This week I have been mostly reading…


One of the unexpected bonuses of my article being run by The Guardian, was that a psychologist got in touch with me asking if I would review her new book, which will be published later this month. Caroline Elton has worked with doctors for many years, providing counselling and occupational career support, and she is writing about the psychological effects that medicine has on those who work in it.

I read her book, “Also Human” on my way to and from work last week, and it was a surreal experience. So many themes in my life, and so many of the ways that I approach and justify situations, that I had assumed were unique to me, were on the page in front of me. The themes of the book are explored through her interactions with various doctors over the years, and her unique insight as an outsider commenting on the peculiarities of medical training really made me take stock. Several of her observations resonated with me – from the assumption in medical school that you will make a good doctor purely because you have an aptitude for science and perform well on standardised tests, to the lack of psychological preparation for medical students as they are flung into their first foundation jobs, and have to cope emotionally, as well as practically, with people’s lives depending on their decisions.

She explores the issue of empathy fatigue, which is something I am struggling with at the moment, and the comment by one of her patients that “Medicine is a bit like a cult”, struck a chord deep within me. Often, staying in medicine is easier than leaving, and sometimes that is all that keeps us going.

The lunacy of all new doctors starting on the same day in August, and allowing senior doctors to take leave that week; the lack of psychological evaluation for prospective doctors, and the unwillingness to accept that some medical students just may not have what it takes to complete their training – whether academically or emotionally. The inability to accept that doctors are human, fallible, and capable of falling sick, and above all, the reticence to call it a day, and change profession. Even when it is psychologically damaging, and we know beyond doubt that medicine is not for us, still we persist.

I would encourage anyone considering medicine as a career, and anyone within medicine feeling unfulfilled, or considering a change, to read this book. It contains within it things that we all know, but fail to consider, and it has truly changed the way I think about medical training.

It’s okay not to be okay.

I am British to a fault.

I have been ruminating on aspects of our character that we may be unaware of. My other half is an Aussie, and when we first got together we had numerous arguments based around the different connotations of the word “fine”. Myself, a Brit, would tell her that something was fine, and expect her to infer that it was anything but. She, in typical Aussie fashion, took everything at face value and then was unable to understand why I was miffed (another classic British understatement).
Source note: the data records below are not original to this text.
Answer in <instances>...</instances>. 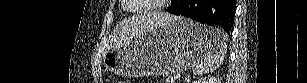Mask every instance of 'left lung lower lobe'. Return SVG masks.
Here are the masks:
<instances>
[{"mask_svg": "<svg viewBox=\"0 0 307 83\" xmlns=\"http://www.w3.org/2000/svg\"><path fill=\"white\" fill-rule=\"evenodd\" d=\"M166 11L183 15L197 22L219 26L232 33L236 12L235 0H172Z\"/></svg>", "mask_w": 307, "mask_h": 83, "instance_id": "obj_1", "label": "left lung lower lobe"}]
</instances>
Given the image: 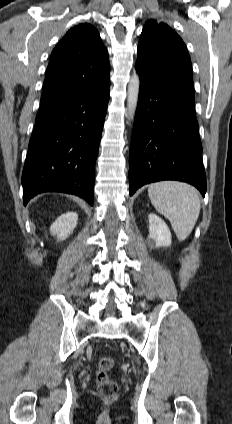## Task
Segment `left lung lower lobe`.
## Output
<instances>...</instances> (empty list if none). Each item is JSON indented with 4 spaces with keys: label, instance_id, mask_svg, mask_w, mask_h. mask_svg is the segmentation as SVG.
<instances>
[{
    "label": "left lung lower lobe",
    "instance_id": "1",
    "mask_svg": "<svg viewBox=\"0 0 232 424\" xmlns=\"http://www.w3.org/2000/svg\"><path fill=\"white\" fill-rule=\"evenodd\" d=\"M139 77L130 145V196L141 186L160 180L190 183L204 196L206 176L193 80Z\"/></svg>",
    "mask_w": 232,
    "mask_h": 424
}]
</instances>
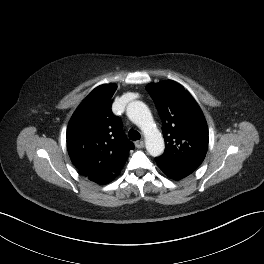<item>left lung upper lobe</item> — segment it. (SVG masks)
I'll list each match as a JSON object with an SVG mask.
<instances>
[{
  "mask_svg": "<svg viewBox=\"0 0 264 264\" xmlns=\"http://www.w3.org/2000/svg\"><path fill=\"white\" fill-rule=\"evenodd\" d=\"M163 121L165 152L157 161L194 171L204 160L208 148V127L203 113L180 84L162 81L148 84Z\"/></svg>",
  "mask_w": 264,
  "mask_h": 264,
  "instance_id": "left-lung-upper-lobe-1",
  "label": "left lung upper lobe"
}]
</instances>
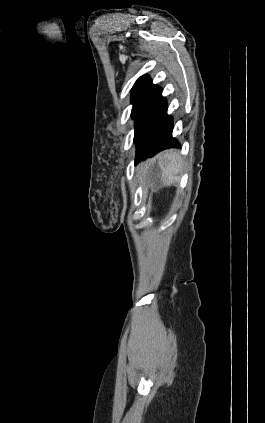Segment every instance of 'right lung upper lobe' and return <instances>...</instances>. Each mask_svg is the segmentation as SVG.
Segmentation results:
<instances>
[{
	"label": "right lung upper lobe",
	"instance_id": "cb5924a9",
	"mask_svg": "<svg viewBox=\"0 0 265 423\" xmlns=\"http://www.w3.org/2000/svg\"><path fill=\"white\" fill-rule=\"evenodd\" d=\"M157 89L147 75L141 76L134 84L131 92L132 97H148Z\"/></svg>",
	"mask_w": 265,
	"mask_h": 423
}]
</instances>
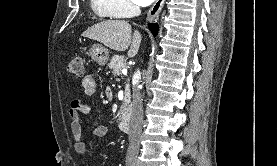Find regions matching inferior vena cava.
Here are the masks:
<instances>
[{
	"instance_id": "inferior-vena-cava-1",
	"label": "inferior vena cava",
	"mask_w": 277,
	"mask_h": 166,
	"mask_svg": "<svg viewBox=\"0 0 277 166\" xmlns=\"http://www.w3.org/2000/svg\"><path fill=\"white\" fill-rule=\"evenodd\" d=\"M134 12L140 14L139 7H134ZM136 75L140 77V71L136 72ZM143 123V105L142 96L138 88V84L133 87V100H132V119L129 131V146L127 150V157H137L140 146V135L142 131Z\"/></svg>"
}]
</instances>
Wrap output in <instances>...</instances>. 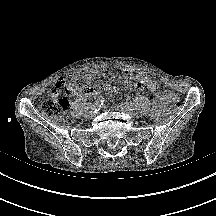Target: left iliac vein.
<instances>
[{"label":"left iliac vein","instance_id":"4c4485c4","mask_svg":"<svg viewBox=\"0 0 216 216\" xmlns=\"http://www.w3.org/2000/svg\"><path fill=\"white\" fill-rule=\"evenodd\" d=\"M114 107H115L117 110L122 111V112H125V113H127V114H129V115H131V116L134 115L133 111L130 110V109H129L128 107H126L125 105H118V104H116Z\"/></svg>","mask_w":216,"mask_h":216}]
</instances>
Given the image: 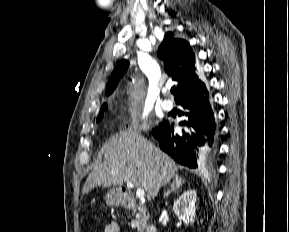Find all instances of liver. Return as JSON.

When she moved over here she commented on our typical British greetings “Hiya, you alright?” and how there was no acceptable response to that other than “Yeah fine thanks, you?” We are not asking after the other person’s well-being, and if someone were to deviate from the script it would be awkward to say the least.

These discrepancies can be amusing, but our idiosyncrasies sometimes inhibit our ability to let other people in. This can have devastating consequences, particularly in Medicine. In addition to the British avoidance of talking about feelings, people in Medicine are also reticent to admit what they perceive as weakness, and emotional responses and feelings often get bundled away and taken home, not aired and explored in a positive atmosphere. Mental Health is still not addressed as it should be, and we continue to perceive the demonstration of emotion as a sign of fragility.

When you work it every day, it is easy to forget how emotionally taxing our job is. We see people at their worst, both physically and emotionally, and the range of conditions we have to deal with on a daily basis can often be a complete mind-fuck. You go from treating 4-day-old babies with sepsis, to trauma calling a teenager who tried to commit suicide, to dealing with the aftermath of a neglect case. There is often no time to think about it, no time to dissect your feelings about a case, and definitely no time to deal with the emotions that either of those actions would inevitably stir. You have to develop a way of coping that allows you to move on to the next patient, the next parent, and the next disaster. It is a fine balance. We traditionally shut off the parts of ourselves that struggle to process the things that we see, and we notice ourselves become less affected by our daily exposures. But this is not healthy, and it only takes a small thing to tip the balance.

Between 10-20% of doctors become clinically depressed at some point in their careers, and there is a higher rate of suicide than in the general population; particularly in the acute specialties, where there is a “stiff upper lip” attitude and a tendency to push forward in the face of signs that we are perhaps not as okay as we seem.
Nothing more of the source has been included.